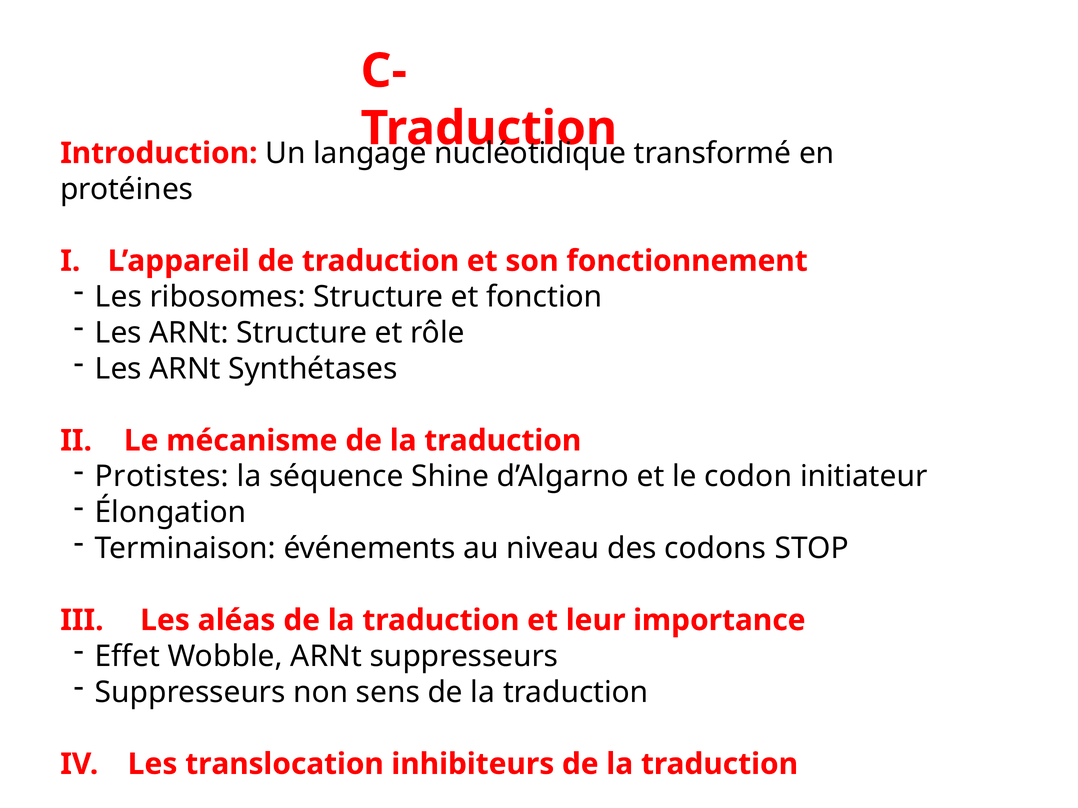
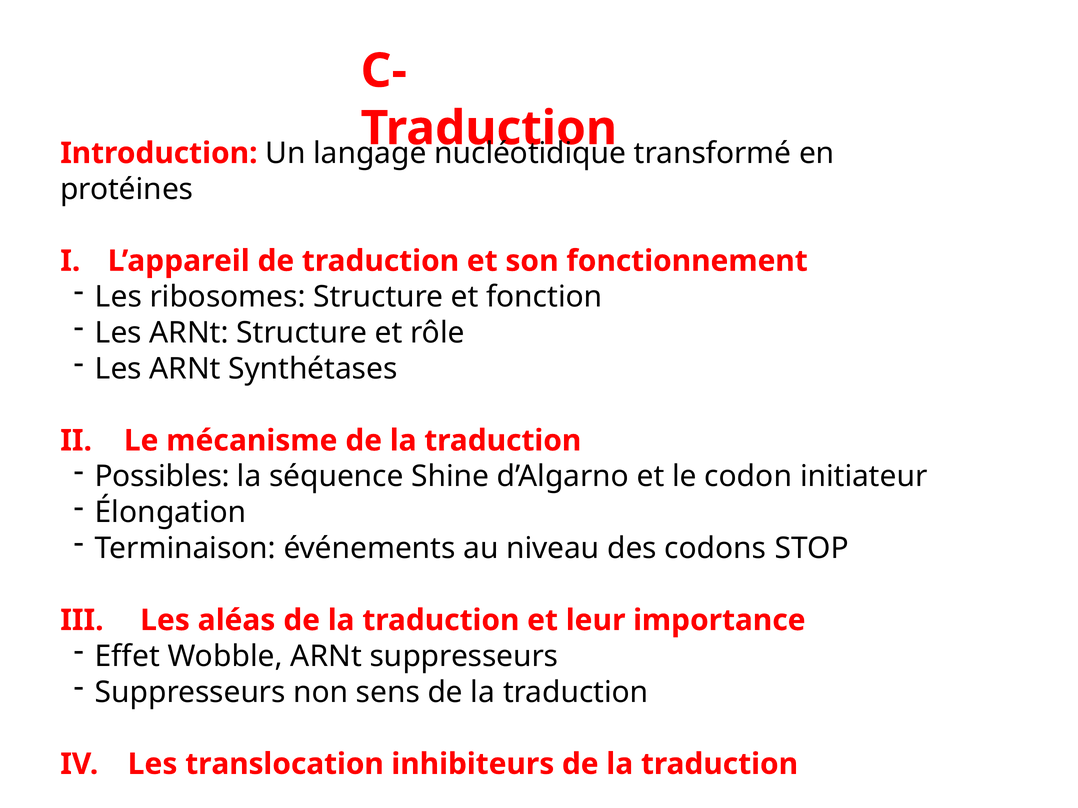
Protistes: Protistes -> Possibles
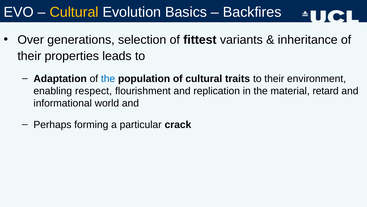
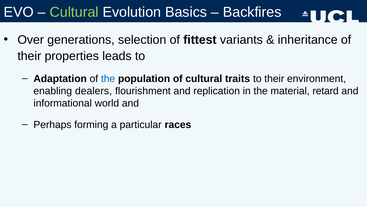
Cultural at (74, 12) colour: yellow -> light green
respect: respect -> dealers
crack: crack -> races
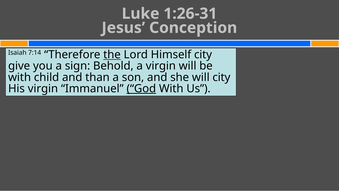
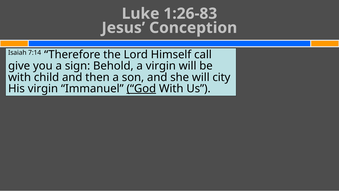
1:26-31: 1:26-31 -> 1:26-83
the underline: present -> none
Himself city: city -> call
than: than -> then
○ ○ ○ ○ ○
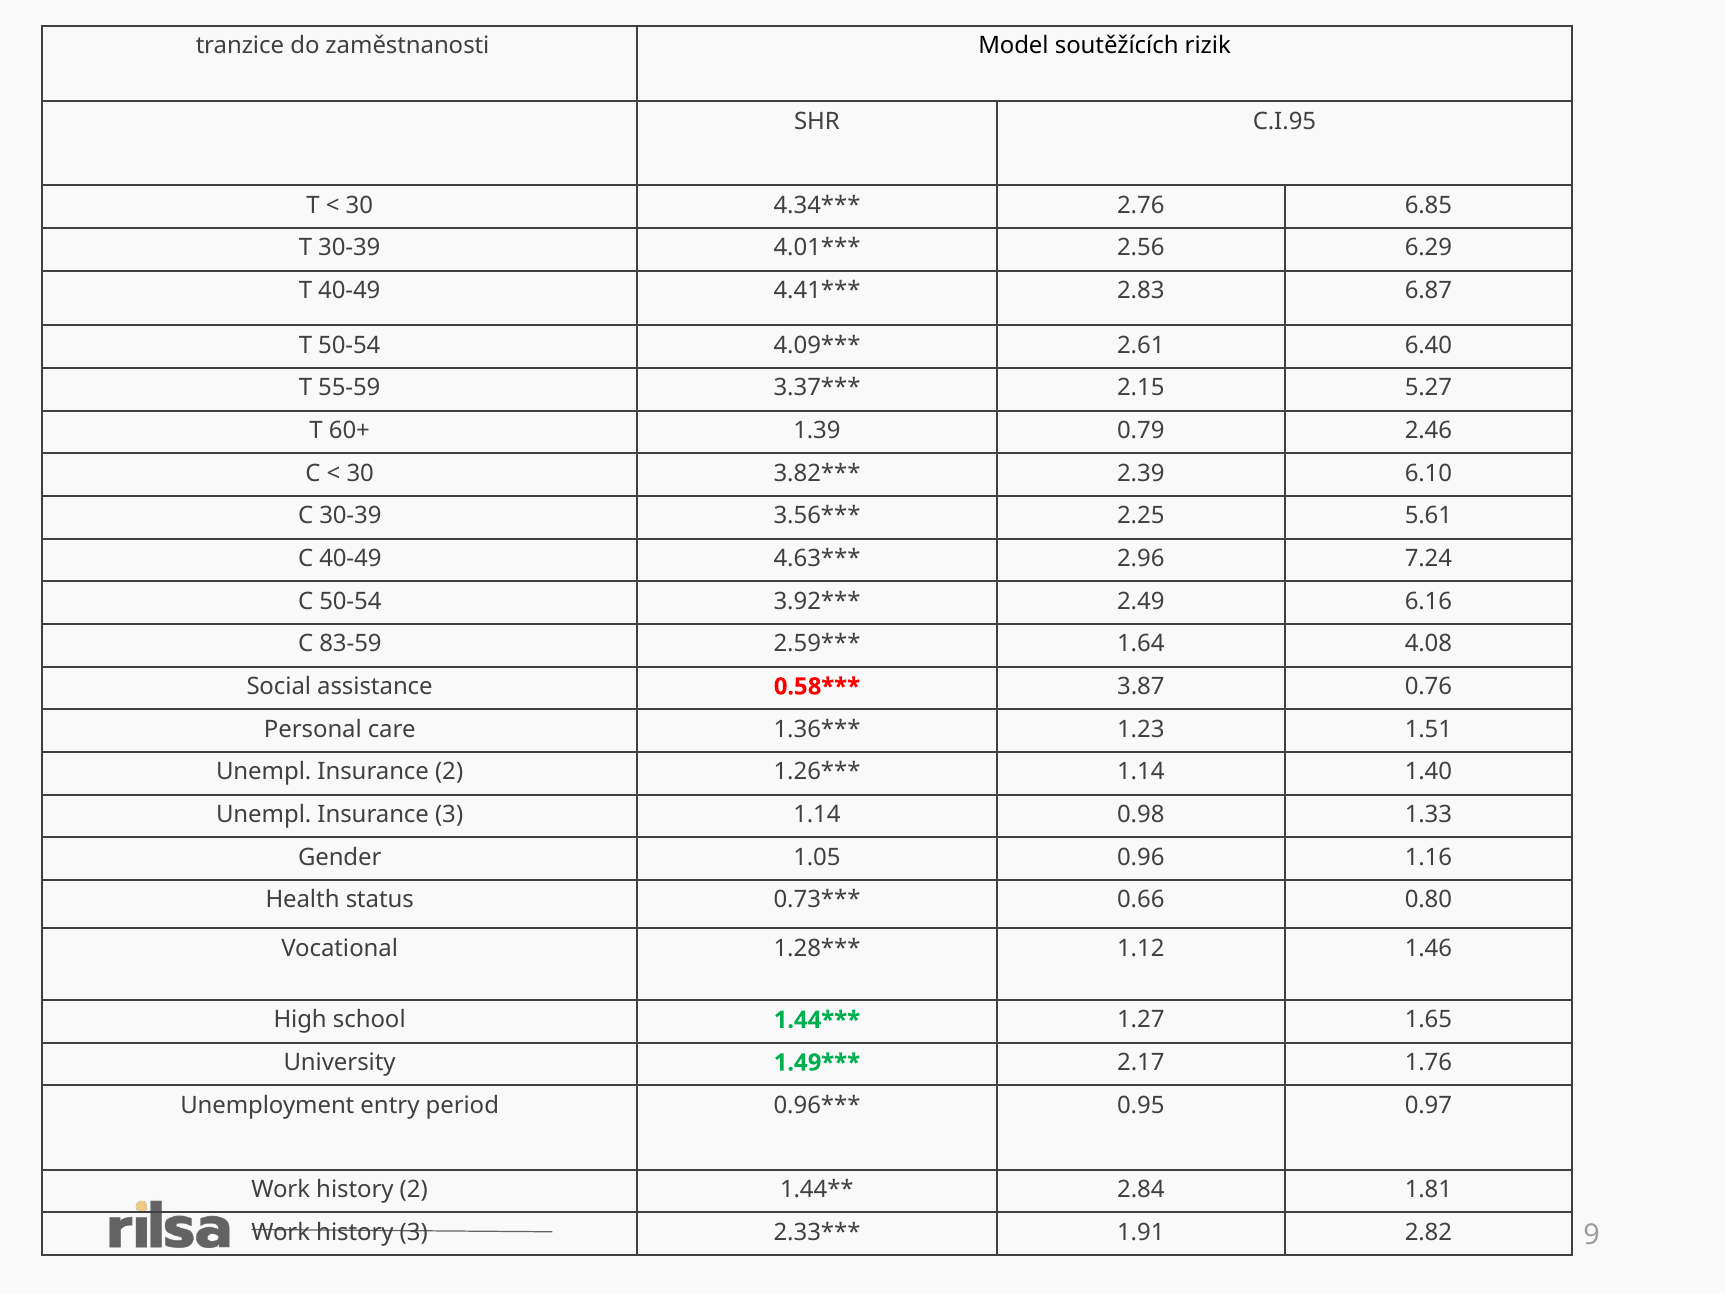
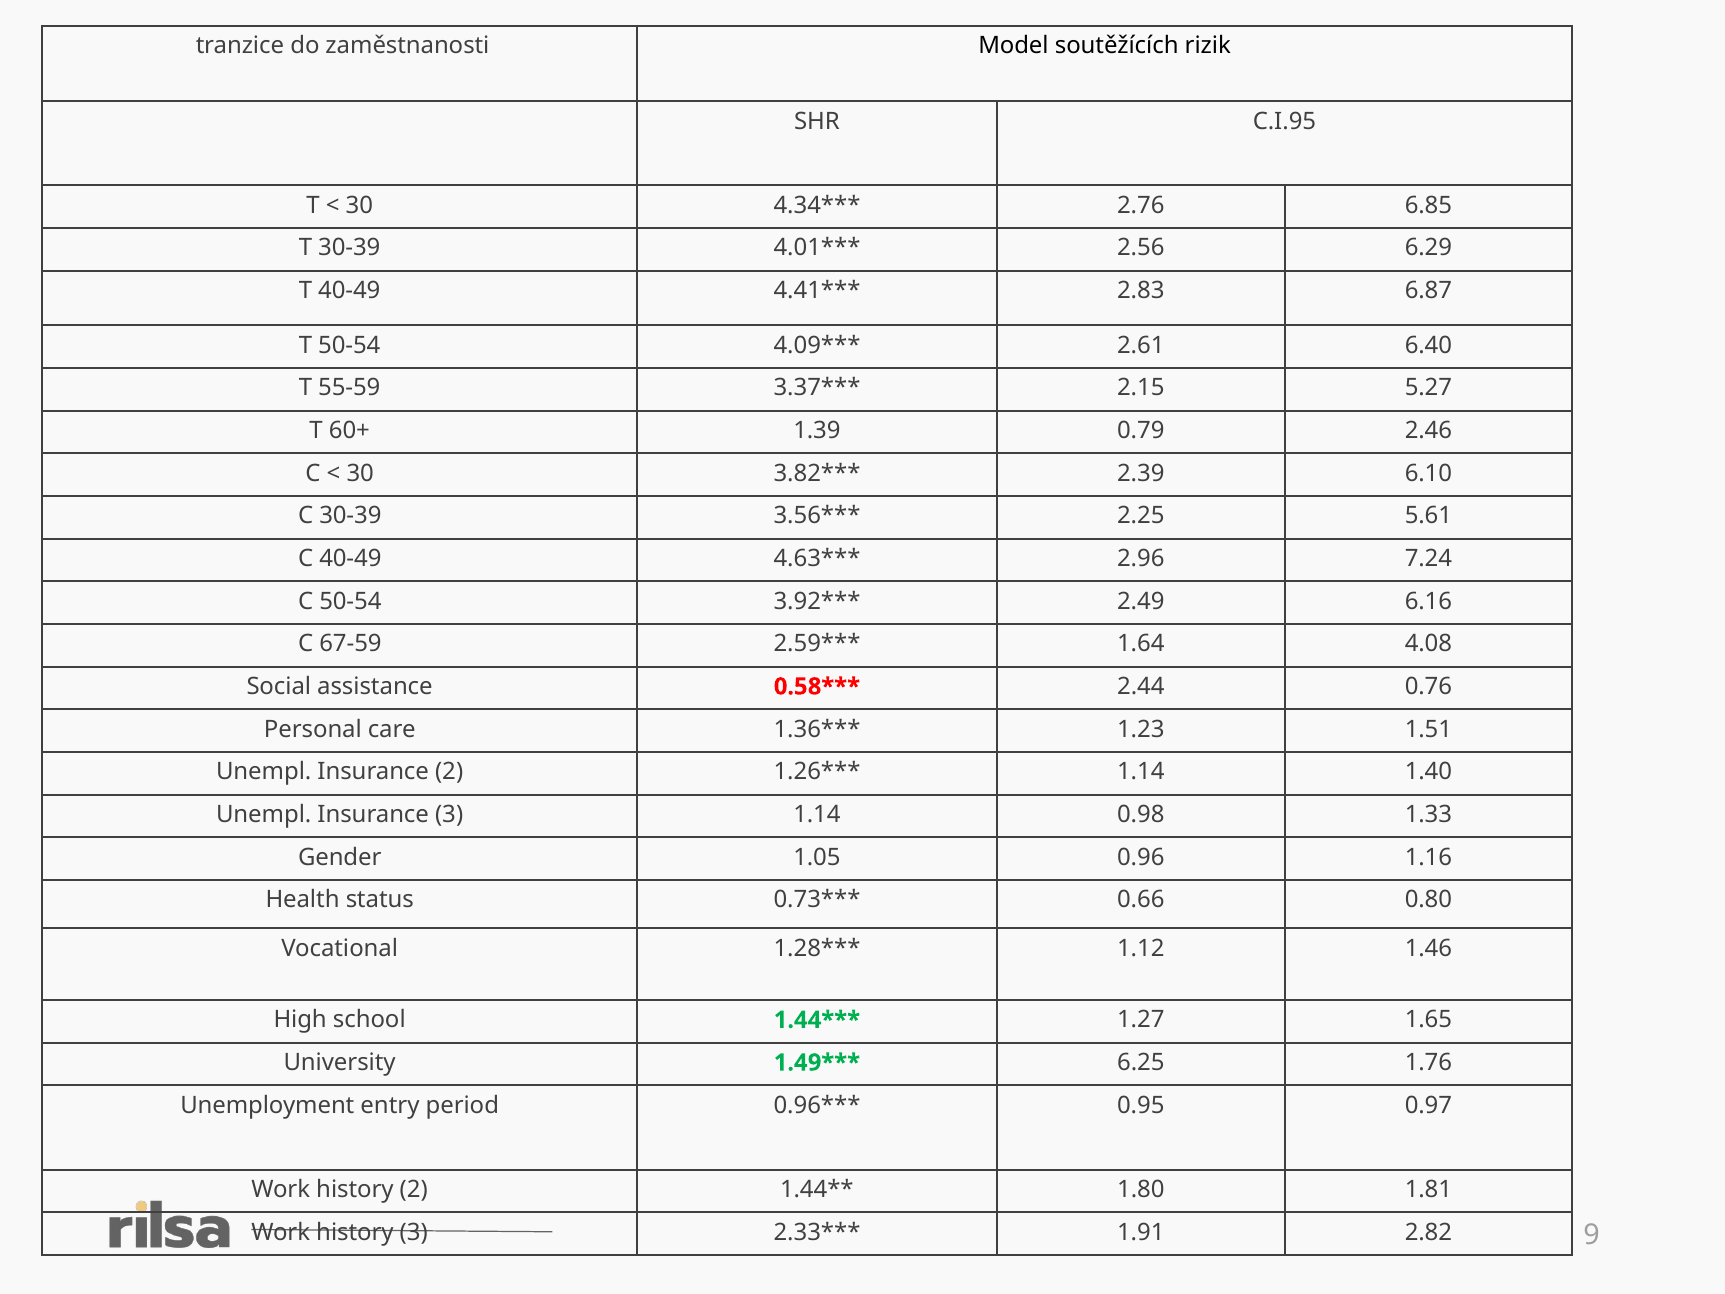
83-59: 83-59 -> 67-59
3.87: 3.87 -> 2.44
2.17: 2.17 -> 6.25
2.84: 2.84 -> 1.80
○ ○ ○ ○ ○
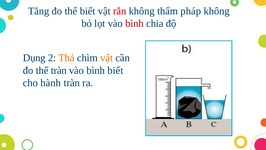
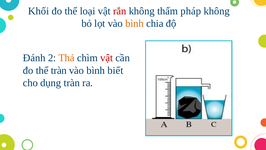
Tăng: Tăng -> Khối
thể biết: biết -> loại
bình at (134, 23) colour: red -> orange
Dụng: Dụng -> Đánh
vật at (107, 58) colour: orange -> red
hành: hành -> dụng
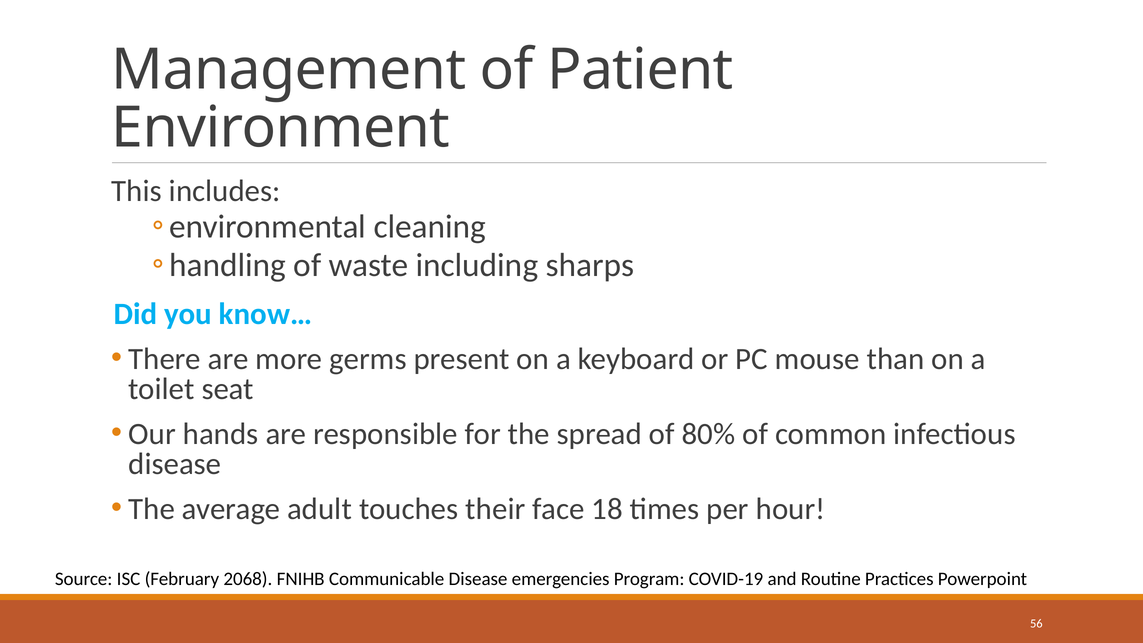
○ ○ ○ ○ ○
## Your objective
Copy out every row from the one containing "Protistes: Protistes -> Possibles" down to the one containing "crack: crack -> races", both included, and omit the pictures.

## Response to the exercise
Protistes: Protistes -> Possibles
Cultural at (74, 12) colour: yellow -> light green
respect: respect -> dealers
crack: crack -> races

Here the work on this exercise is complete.